По словам красноармейца-техника Электрона Приклонского, в День Победы он вместе с сослуживцами вынужден был пешком добираться с одного конца Москвы до другого. Стены домов были расцвечены множеством красных флагов, вспоминал он.
Большинство встречных москвичей успели приодеться в самое лучшее, наверное, платье. <...> Знакомые и вовсе не знакомые люди поздравляют друг друга, улыбаясь и плача, обнимаются и целуются все подряд, и всюду одни и те же речи: войне конец! Москвичи, обычно вечно спешащие, сегодня никуда не торопятся.
Молодой солдат вспоминал, как перед входом на станцию метро «Белорусская» плясали прямо на мостовой «нарядные девчата»:
Накоротке отплясавшись и расцеловавшись с девушками, торопимся дальше. А над Москвой (мне кажется, что и над всей землей) яркое, весело сияющее солнце.
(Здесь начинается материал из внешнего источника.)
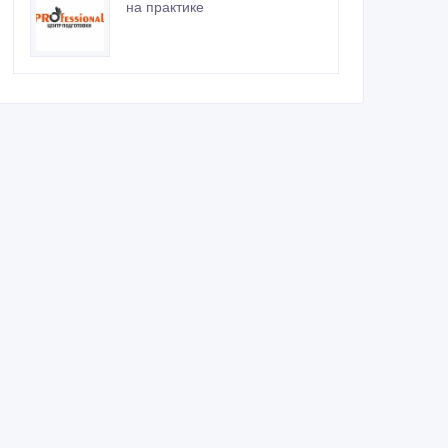
на практике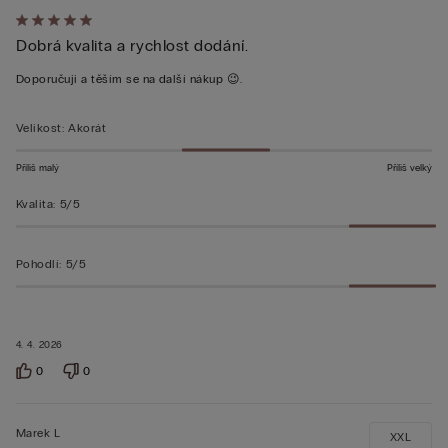
Hodnocení:
Dobrá kvalita a rychlost dodání.
5
z 5
Doporučuji a těším se na další nákup 😉.
Velikost
:
Akorát
Příliš malý
Příliš velký
Kvalita
:
5/5
Pohodlí
:
5/5
4. 4. 2026
0
0
Marek L
XXL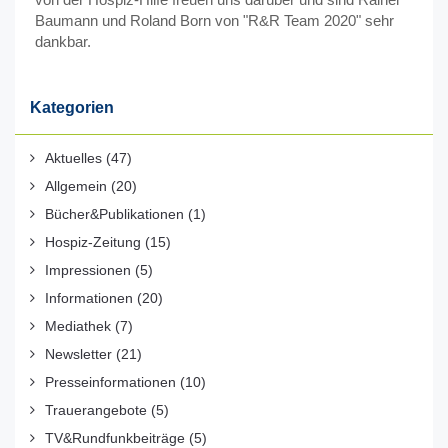
Baumann und Roland Born von "R&R Team 2020" sehr
dankbar.
Kategorien
Aktuelles
(47)
Allgemein
(20)
Bücher&Publikationen
(1)
Hospiz-Zeitung
(15)
Impressionen
(5)
Informationen
(20)
Mediathek
(7)
Newsletter
(21)
Presseinformationen
(10)
Trauerangebote
(5)
TV&Rundfunkbeiträge
(5)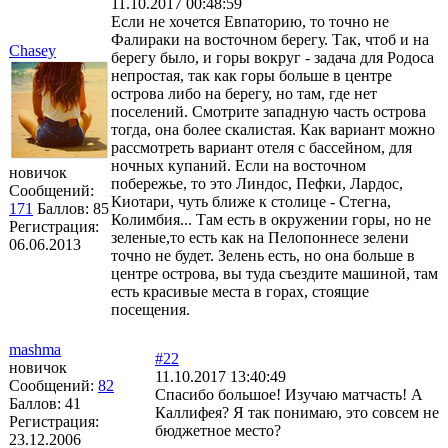
11.10.2017 00:48:59
Если не хочется Евпаторию, то точно не
Фалираки на восточном берегу. Так, чтоб и на
Chasey
берегу было, и горы вокруг - задача для Родоса
непростая, так как горы больше в центре
острова либо на берегу, но там, где нет
поселений. Смотрите западную часть острова
тогда, она более скалистая. Как вариант можно
рассмотреть вариант отеля с бассейном, для
ночных купаний. Если на восточном
новичок
побережье, то это Линдос, Пефки, Лардос,
Сообщений:
Киотари, чуть ближе к столице - Стегна,
171
Баллов:
85
Колимбия... Там есть в окружении горы, но не
Регистрация:
зеленые,то есть как на Пелопоннесе зелени
06.06.2013
точно не будет. Зелень есть, но она больше в
центре острова, вы туда съездите машиной, там
есть красивые места в горах, стоящие
посещения.
mashma
#22
новичок
11.10.2017 13:40:49
Сообщений:
82
Спасибо большое! Изучаю матчасть! А
Баллов:
41
Каллифея? Я так понимаю, это совсем не
Регистрация:
бюджетное место?
23.12.2006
По пути к станции нас раза два окликнули из распахнутых окон: «А ну, хлопцы, заходи! Гостями дорогими будете, не стесняйтесь! Выпить за Победу надо!» На улицах было много военных и женщин в нарядных платьях.
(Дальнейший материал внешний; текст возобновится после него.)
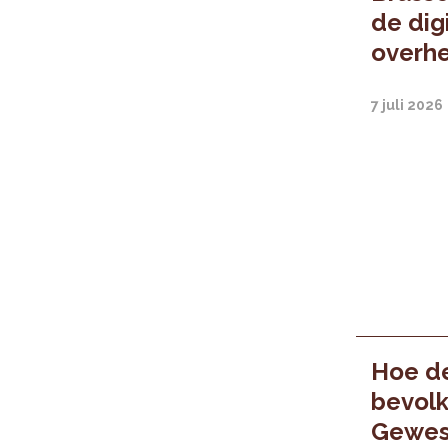
de digi
overhe
7 juli 2026
Hoe d
bevolk
Gewest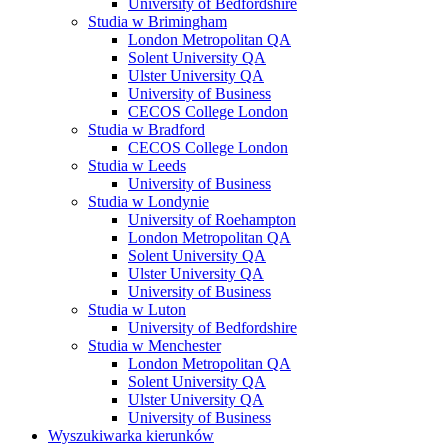
University of Bedfordshire
Studia w Brimingham
London Metropolitan QA
Solent University QA
Ulster University QA
University of Business
CECOS College London
Studia w Bradford
CECOS College London
Studia w Leeds
University of Business
Studia w Londynie
University of Roehampton
London Metropolitan QA
Solent University QA
Ulster University QA
University of Business
Studia w Luton
University of Bedfordshire
Studia w Menchester
London Metropolitan QA
Solent University QA
Ulster University QA
University of Business
Wyszukiwarka kierunków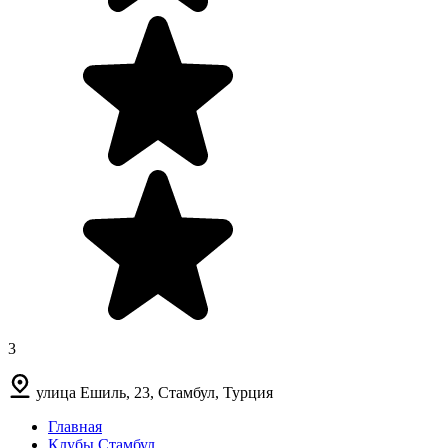
3
улица Ешиль, 23, Стамбул, Турция
Главная
Клубы Стамбул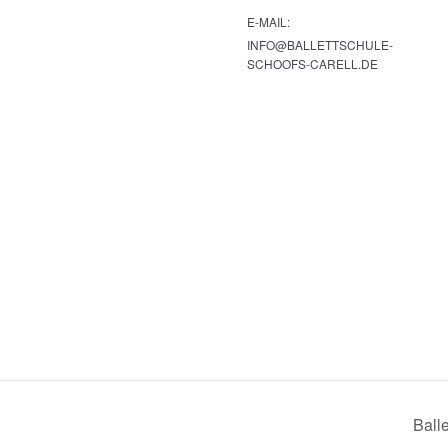
E-MAIL:
INFO@BALLETTSCHULE-
SCHOOFS-CARELL.DE
Balle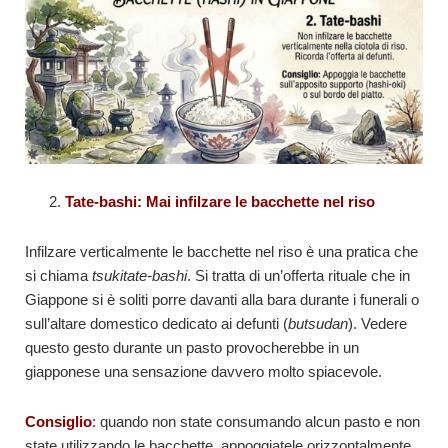
Tate-bashi: Mai infilzare le bacchette nel riso
Infilzare verticalmente le bacchette nel riso è una pratica che
si chiama
tsukitate-bashi
. Si tratta di un’offerta rituale che in
Giappone si è soliti porre davanti alla bara durante i funerali o
sull’altare domestico dedicato ai defunti (
butsudan
). Vedere
questo gesto durante un pasto provocherebbe in un
giapponese una sensazione davvero molto spiacevole.
Consiglio
:
quando non state consumando alcun pasto e non
state utilizzando le bacchette, appoggiatele orizzontalmente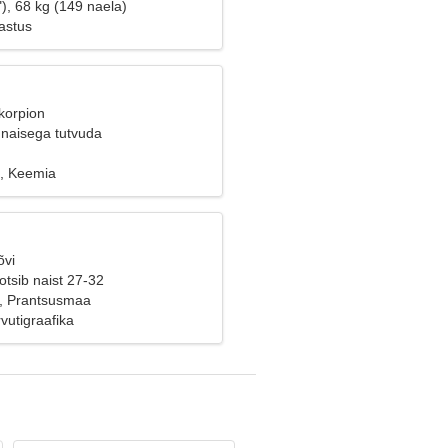
), 68 kg (149 naela)
astus
korpion
naisega tutvuda
k, Keemia
õvi
tsib naist 27-32
, Prantsusmaa
rvutigraafika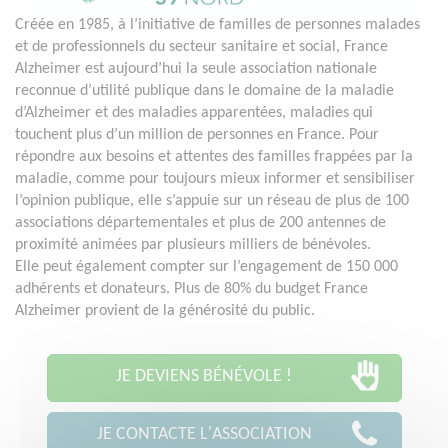
Créée en 1985, à l’initiative de familles de personnes malades
et de professionnels du secteur sanitaire et social, France
Alzheimer est aujourd’hui la seule association nationale
reconnue d’utilité publique dans le domaine de la maladie
d’Alzheimer et des maladies apparentées, maladies qui
touchent plus d’un million de personnes en France. Pour
répondre aux besoins et attentes des familles frappées par la
maladie, comme pour toujours mieux informer et sensibiliser
l’opinion publique, elle s’appuie sur un réseau de plus de 100
associations départementales et plus de 200 antennes de
proximité animées par plusieurs milliers de bénévoles.
Elle peut également compter sur l’engagement de 150 000
adhérents et donateurs. Plus de 80% du budget France
Alzheimer provient de la générosité du public.
JE DEVIENS BÉNÉVOLE !
JE CONTACTE L'ASSOCIATION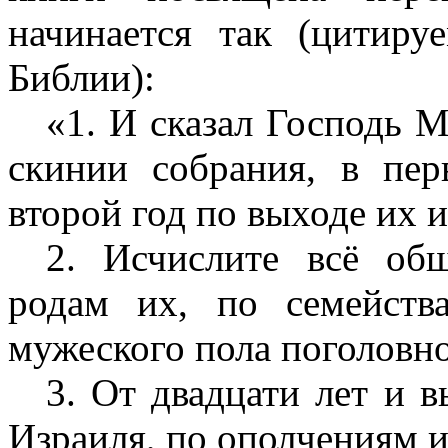
начинается так (цитир
Библии):
«1. И сказал Господь 
скинии собрания, в пер
второй год по выходе их и
2. Исчислите всё об
родам их, по семейств
мужеского пола поголовно
3. От двадцати лет и 
Израиля, по ополчениям и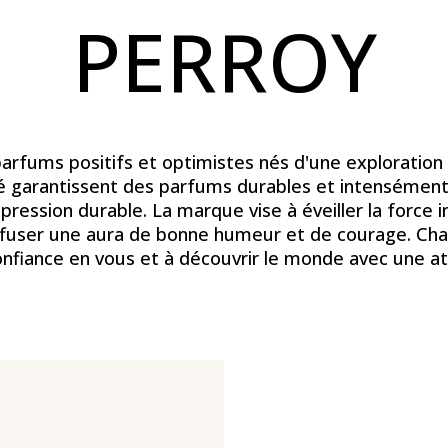
PERROY
rfums positifs et optimistes nés d'une exploration 
té garantissent des parfums durables et intensément
pression durable. La marque vise à éveiller la force 
diffuser une aura de bonne humeur et de courage. C
confiance en vous et à découvrir le monde avec une at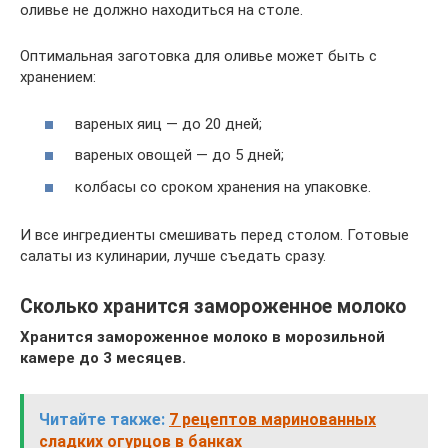
оливье не должно находиться на столе.
Оптимальная заготовка для оливье может быть с
хранением:
вареных яиц — до 20 дней;
вареных овощей — до 5 дней;
колбасы со сроком хранения на упаковке.
И все ингредиенты смешивать перед столом. Готовые
салаты из кулинарии, лучше съедать сразу.
Сколько хранится замороженное молоко
Хранится замороженное молоко в морозильной
камере до 3 месяцев.
Читайте также:
7 рецептов маринованных
сладких огурцов в банках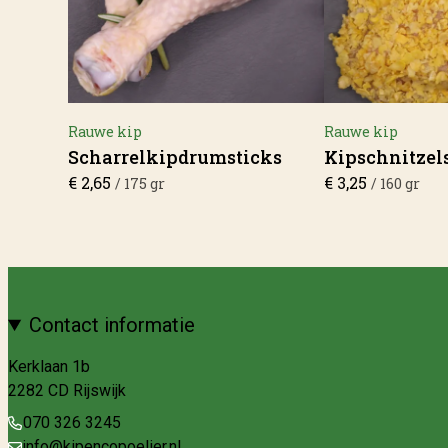
Rauwe kip
Rauwe kip
Scharrelkipdrumsticks
Kipschnitzel
€
2,65
€
3,25
/ 175 gr
/ 160 gr
Contact informatie
Kerklaan 1b
2282 CD Rijswijk
070 326 3245
info@kipencopoelier.nl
«Все вежливы, никто не ругается, все смеются. Машины идут, облепленные ребятами со всех сторон. На Красной была такая давка, что мы решили уйти на Манежную. Там народу тоже битком, особенно много у прожекторов», — вспоминал корреспондент газеты «Правда» Лазарь Бронтман. Он отмечал, что люди ждали официального обращения Сталина — и гадали, выступит ли он в 4, 5 или 6 часов вечера.
Наконец, вечером 9 мая, в 21:00, по радио выступил Сталин:
«Наступил великий день победы над Германией. Фашистская Германия, поставленная на колени Красной Армией и войсками наших союзников, признала себя побежденной и объявила безоговорочную капитуляцию. <...> Зная волчью повадку немецких заправил, считающих договора и соглашения пустой бумажкой, мы не имеем основания верить им на слово. Однако сегодня с утра немецкие войска во исполнение акта капитуляции стали в массовом порядке складывать оружие и сдаваться в плен нашим войскам. Это уже не пустая бумажка. Это — действительная капитуляция вооруженных сил Германии».
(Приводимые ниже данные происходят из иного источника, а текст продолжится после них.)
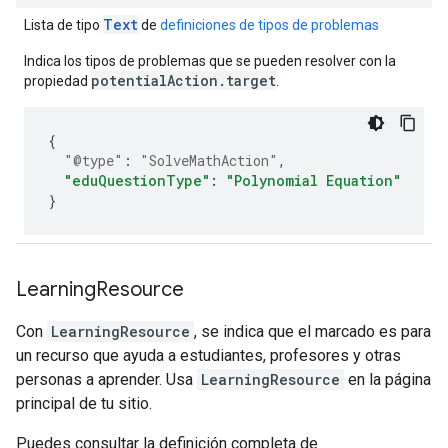
Text
Lista de tipo
de
definiciones de tipos de problemas
Indica los tipos de problemas que se pueden resolver con la
potentialAction.target
propiedad
.
{
"@type"
:
"SolveMathAction"
,
"eduQuestionType"
:
"Polynomial Equation"
}
Learning
Resource
Con
LearningResource
, se indica que el marcado es para
un recurso que ayuda a estudiantes, profesores y otras
personas a aprender. Usa
LearningResource
en la página
principal de tu sitio.
Puedes consultar la definición completa de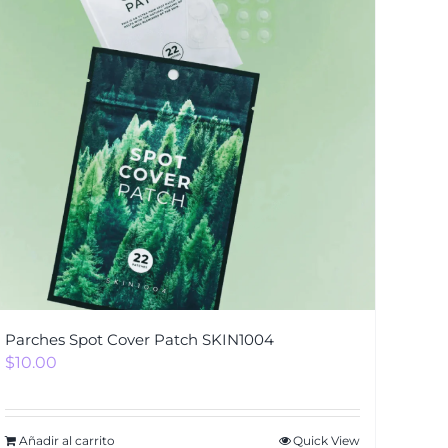
Parches Spot Cover Patch SKIN1004
$
10.00
Añadir al carrito
Quick View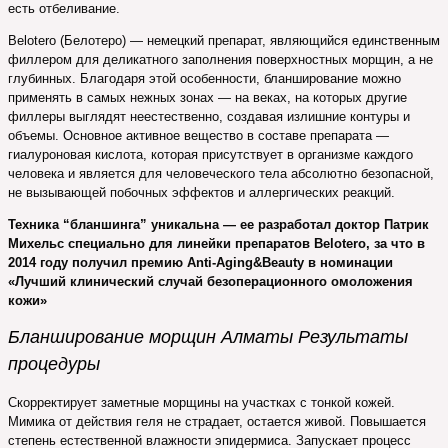
есть отбеливание.
Belotero (Белотеро) — немецкий препарат, являющийся единственным
филлером для деликатного заполнения поверхностных морщин, а не
глубинных. Благодаря этой особенности, бланширование можно
применять в самых нежных зонах — на веках, на которых другие
филлеры выглядят неестественно, создавая излишние контуры и
объемы. Основное активное вещество в составе препарата —
гиалуроновая кислота, которая присутствует в организме каждого
человека и является для человеческого тела абсолютно безопасной,
не вызывающей побочных эффектов и аллергических реакций.
Техника “бланшинга” уникальна — ее разработал доктор Патрик
Михельс специально для линейки препаратов Belotero, за что в
2014 году получил премию Anti-Aging&Beauty в номинации
«Лучший клинический случай безоперационного омоложения
кожи»
Бланширование морщин Алматы Результаты
процедуры
Скорректирует заметные морщины на участках с тонкой кожей.
Мимика от действия геля не страдает, остается живой. Повышается
степень естественной влажности эпидермиса. Запускает процесс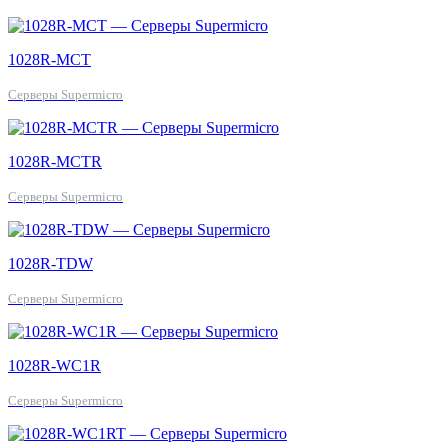
1028R-MCT
Серверы Supermicro
1028R-MCTR
Серверы Supermicro
1028R-TDW
Серверы Supermicro
1028R-WC1R
Серверы Supermicro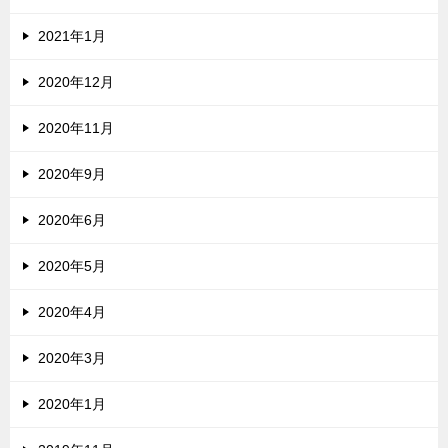
2021年1月
2020年12月
2020年11月
2020年9月
2020年6月
2020年5月
2020年4月
2020年3月
2020年1月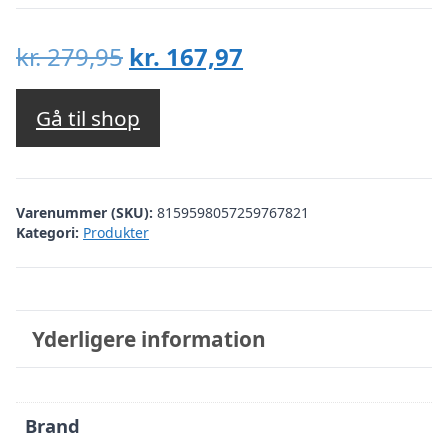
Den
Den
kr.
279,95
kr.
167,97
oprindelige
aktuelle
pris
pris
Gå til shop
var:
er:
kr. 279,95.
kr. 167,97.
Varenummer (SKU):
8159598057259767821
Kategori:
Produkter
Yderligere information
Brand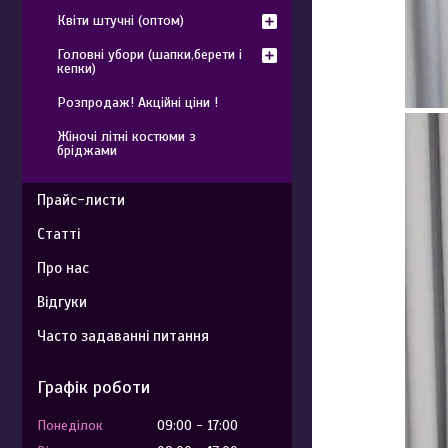
Квіти штучні (оптом)
Головні убори (шапки,берети і
кепки)
Розпродаж! Акційні ціни !
Жіночі літні костюми з
бріджами
Прайс-листи
Статті
Про нас
Відгуки
Часто задаванні питання
Графік роботи
Понеділок
09:00
17:00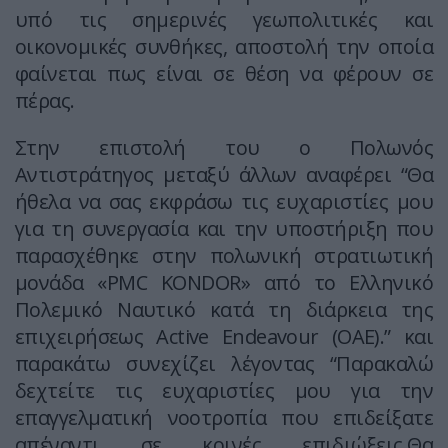
υπό τις σημερινές γεωπολιτικές και
οικονομικές συνθήκες, αποστολή την οποία
φαίνεται πως είναι σε θέση να φέρουν σε
πέρας.
Στην επιστολή του ο Πολωνός
Αντιστράτηγος μεταξύ άλλων αναφέρει “Θα
ήθελα να σας εκφράσω τις ευχαριστίες μου
για τη συνεργασία και την υποστήριξη που
παρασχέθηκε στην πολωνική στρατιωτική
μονάδα «PMC KONDOR» από το Ελληνικό
Πολεμικό Ναυτικό κατά τη διάρκεια της
επιχειρήσεως Active Endeavour (ΟΑΕ).” και
παρακάτω συνεχίζει λέγοντας “Παρακαλώ
δεχτείτε τις ευχαριστίες μου για την
επαγγελματική νοοτροπία που επιδείξατε
απέναντι σε κοινές επιδιώξεις.Θα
Но многие это обращение не слышали — гуляли и веселились.
В 22 часа тысяча артиллерийских орудий дала 30 залпов. «Красные, фиолетовые, зеленые и голубые ракеты с оглушительным треском взвились над Москвой и каскадами огненных брызг осыпались над праздничной столицей», — писал журналист газеты «Известия» А. Торчинский.
Как писал Бронтман, в последний раз поднялись над Москвой аэростаты воздушного заграждения. В небе прожектора освещали огромный портрет Сталина, поднятый на тросе аэростата, и такой же громадный красный флаг. После над Красной площадью прошли «дугласы» — американские самолеты, поставленные по ленд-лизу СССР, — и сбросили разноцветные осветительные ракеты.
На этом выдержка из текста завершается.